É um filme imperdível. Não há final esperado para mocinhos e bandidos. Alguns bandidos se dão mal e outros bem. Mostra aquilo que todos conhecem em fragmentos mas não sabem exatamente como conciliar. A didática lição para dectetar a ambiguidade daquilo que supostamente represente o bem ser o mau e o dito mau ser. na realidade, vítima do suposto bem, e vice versa. O filme conduz o telespectador, sem que este venha perder de vista o que é certo e errado, mas estando sob uma cortina de fumaça, onde nem sempre os personagens estão nos lugares ideologicamente pre estabelecidos. Enfim, faz a foto do “sistema” e denuncia a nossa “impotência”. No final, apesar de mortos e feridos, tudo continua como antes, sem esperança.

E, por conta desta falta de esperança de reais mudanças, a todo momento me lembrei de Alvaro Lins, Chefe da Policia Civil de Anthony Garotinho (1998 a 2002), depois mantido pelo governo de Rosinha Garotinho no RJ (2003 a 2007), que em seguida virou deputado estadual e posteriormente presidiário, por pertencer ao crime organizado.
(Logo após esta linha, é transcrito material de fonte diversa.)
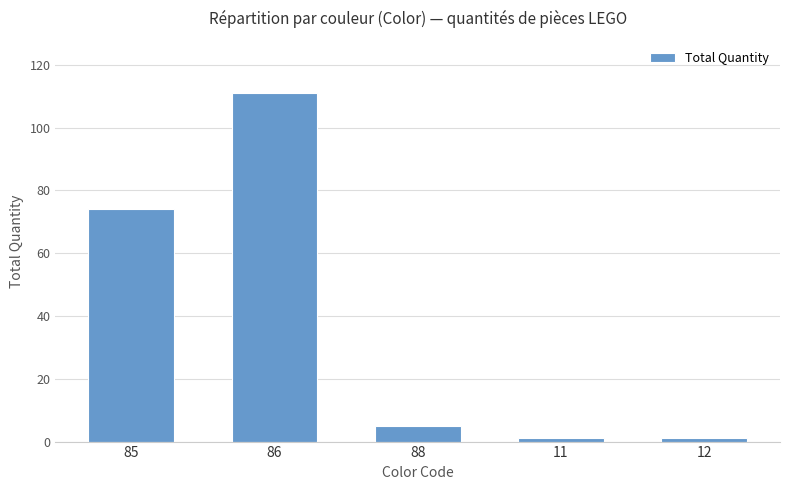

True or false: the data shows 1 at 11.

True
Também lembrei das investigações criminais que responde Garotinho e, apesar disto, dos votos que o elegeram a Deputado Federal e do recente convite de Dilma Rousseff para ir a Brasília para apoiar sua candidatura. Apesar da falta de qualquer menção, tudo leva a crer que o filme TROPA DE ELITE 2 utilizou como fonte inspiradora esse triste período de nossa história atual.

Pena que Tropa de Elite não estreou antes das eleições.

4 comentários:

GUSTAVO disse...

O Fraga é baseado, na verdade, no Deputado Marcelo Freixo, do PSOL. Inclusive o próprio Freixo foi consultor do filme.

Carlos Alexandre Neves Lima disse...

Gustavo,
Obrigado pela correção.
Imaginava que fosse o Chico Alencar porque é professor de história. Só que depois de você me advertir fui conferir e o Marcelo Freixo também é. Valeu!
CA

Junnior disse...

Olá, Carlos. Um amigo criou um blog com o objetivo de reunir vários blogs de temática LGBTs num só lugar para ajudar na divulgação. A idéia é, no futuro, separá-los por regiões do Brasil. Se tiver interesse, passe por lá e deixe um comentário com o link e o seu blog será incluído, ok? http://blogayrosbrasileiros.com.br
Ainda não vi o filme (e nem pretendia), mas, depois de ler a sua postagem, pensarei melhor.
Abraços.
Junnior.

ADRIANA disse...

Realmente é um filme muito chocante, que nos leva a muitas reflexões sobre a realidade de nosso país. Se o filme tivesse sido estreiado antes das eleições muitos candidatos "fichas sujas" não teriam se elegido.